Je n'ai pas de religion et ça ne me gêne pas un instant.

Je n'en ai tellement pas que même mon éducation à "l'histoire" qui fait les religions est fort embryonnaire.

Athée je suis, athée je reste, et ma foi, ça me convient assez bien pour le moment.

Pour autant je respecte la foi des autres, quand elle s'inscrit dans quelque chose de cohérent.

Quand le sens et les gestes sont "raccord". Quand c'est une porte ouverte sur le monde et pas un vitrage blindé.

Mais alors y a un truc qui me met hors de moi, ce sont les incohérences.

Tenez, dans un entourage familialement proche, il y a des gens catholiques plutôt pratiquants.

Je sais, c'est difficile d'imaginer des mécréants qui puent comme nous dans la même famille qu'eux, mais c'est comme ça que les hasards de la vie l'ont faite.

De la bouche de la cheffe de famille, j'ai entendu enfant sur un parvis d'église (on était obligés, pour les baptêmes et communions, ça et quelques enterrements ont été mes seules occasions d'église) dire "maintenant qu'on a communié, on peut recommencer à pécher tranquille". Hahaha.

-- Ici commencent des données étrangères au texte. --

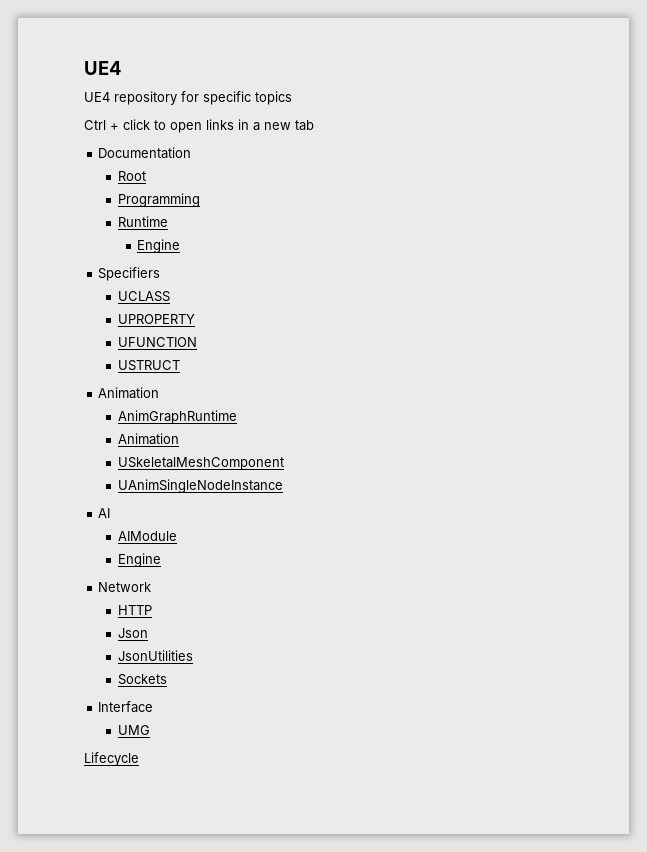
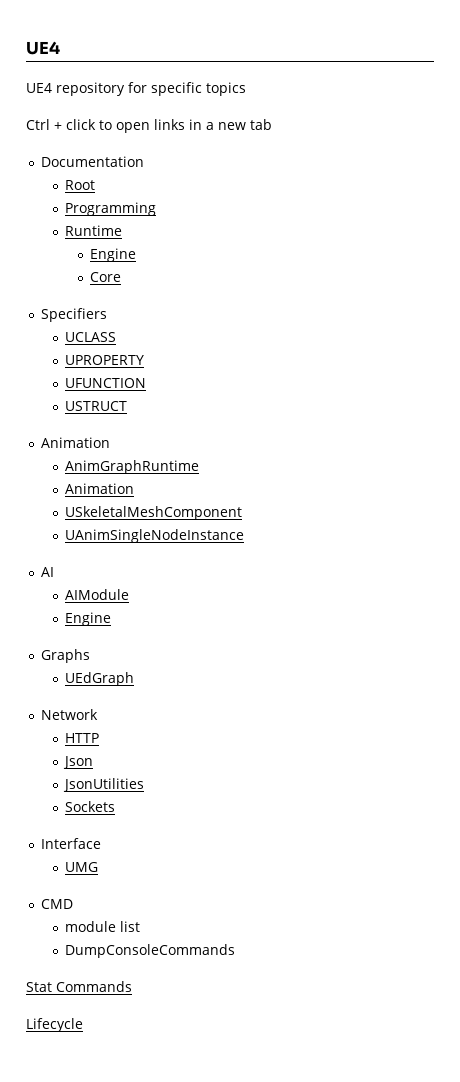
(181, 246) none -> [89,272,121,282] // Core
(161, 560) none -> [40,649,90,663] [65,672,135,686] // Graphs // UEdGraph
(150, 730) none -> [40,899,73,909] [65,921,141,932] [65,944,236,958] [26,981,132,992] // CMD // module list // DumpConsoleCommands // Stat Commands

De la même bouche j'ai entendu il y a quelques semaines des mots profondément durs, et vu la trame d'une manigance plus que... douteuse humainement, à l'égard d'un jeune homme qui a le tort d'être amoureux de sa fille.

Aimer son prochain ? Oui, sur le papier ! Oui, à l'église, en suçant son hostie !

Mais dans la vraie vie ? Juger ! Détester ! Préférer les règles d'un (tout petit petit) monde comme on le trouve bien aux choix de son enfant ! Intriguer s'il le faut.

Et ben en dehors du mal au cul que ça m'a fait de m'en trouver par ricochet dans le sac des pas fréquentables (mais c'est pas pareil, on te dit, grosse conne, toi t'es de la famille ! Ah oui, dans ce cas, c'est curieux comme "on" ne répond pas à mes messages, par exemple), dont je me remets lentement, figurez-vous, ça ne me donne pas du tout du tout envie de les approcher de près, les catholiques pratiquants, et les religions en général.